The former St Michael’s and Trinity High student was born and raised in Wagga but like so many before him, left the city to explore the world.
That journey led him to many places but most recently, the war-ravaged streets of Kabul, where he had been teaching English at the American University of Afghanistan.
It was a gesture borne out of charity and a hunger for adventure.
On August 7, he and a colleague were plucked from a roadside and bundled into a four-wheel drive by members of the Haqqani network, a hard-line Taliban faction.
The Haqqanis are considered the most lethal and sophisticated insurgent group targeting Coalition forces in Afghanistan.
Six weeks since the kidnapping and the Wagga man’s parents are still in emotional purgatory.
They don’t know if they will ever see their son’s smiling face again, or indeed even if he’s still alive.

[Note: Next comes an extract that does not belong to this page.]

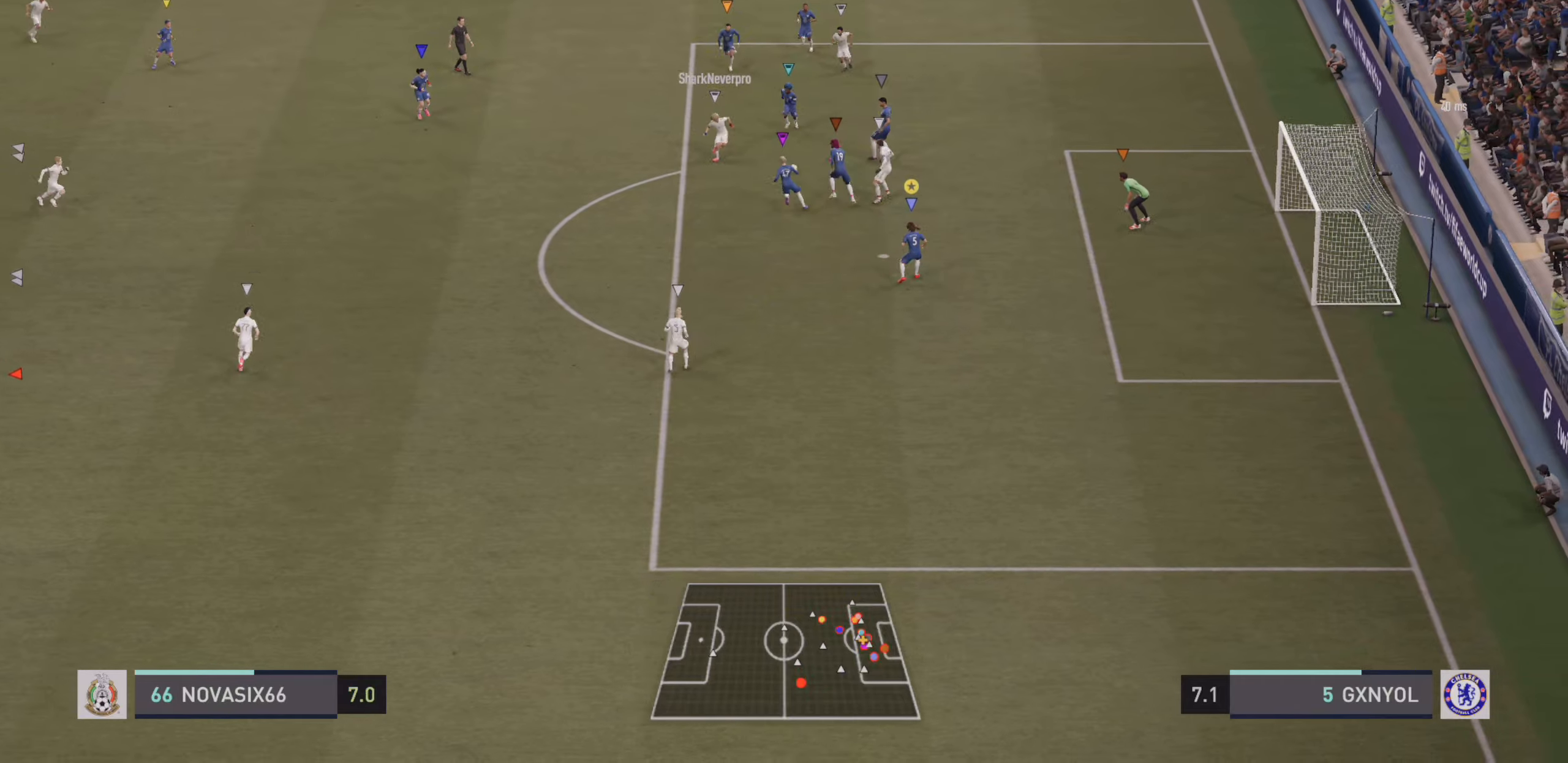
Gameplay with a controller (PlayStation layout); each line is a JSON object with the inputs held at the frame after it. "events" lists button and stick changes between this image and that frame as [ms after this image, input, new state], when the widget could be followed in between. Not read: L3 R3 right_stick.
{"buttons": ["L2"], "left_stick": "down-right", "events": [[67, "left_stick", "down-left"], [200, "left_stick", "down"], [367, "left_stick", "down-right"]]}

A bid by a crack team of US Navy SEALs in late August to rescue the two men from the clutches of their captors failed, compounding the already unthinkable anxiety for the parents.
Negotiating with terrorists for the release of hostages is a complex and highly volatile cat-and-mouse game.
For the sake of the two hostages, and their loved ones left behind, we can only pray for a speedy breakthrough.
The incident offers another jarring reminder of how invested we are in the ongoing war against Muslim extremism.
It’s a war that has been thrust upon the West by a group of radicals that put ideology before humanity.
It’s a war of attrition with only one apparent end game.
Extremism, by its very nature, maintains and reinforces irreconcilable differences.
Make no mistake, the kidnapping of the Wagga man and his US colleague is an attack on the West.
We have no choice but to confront such extremism, despite the dangers associated with it. And only by destroying radical Islam can we hope to end the ever-escalating threat it poses.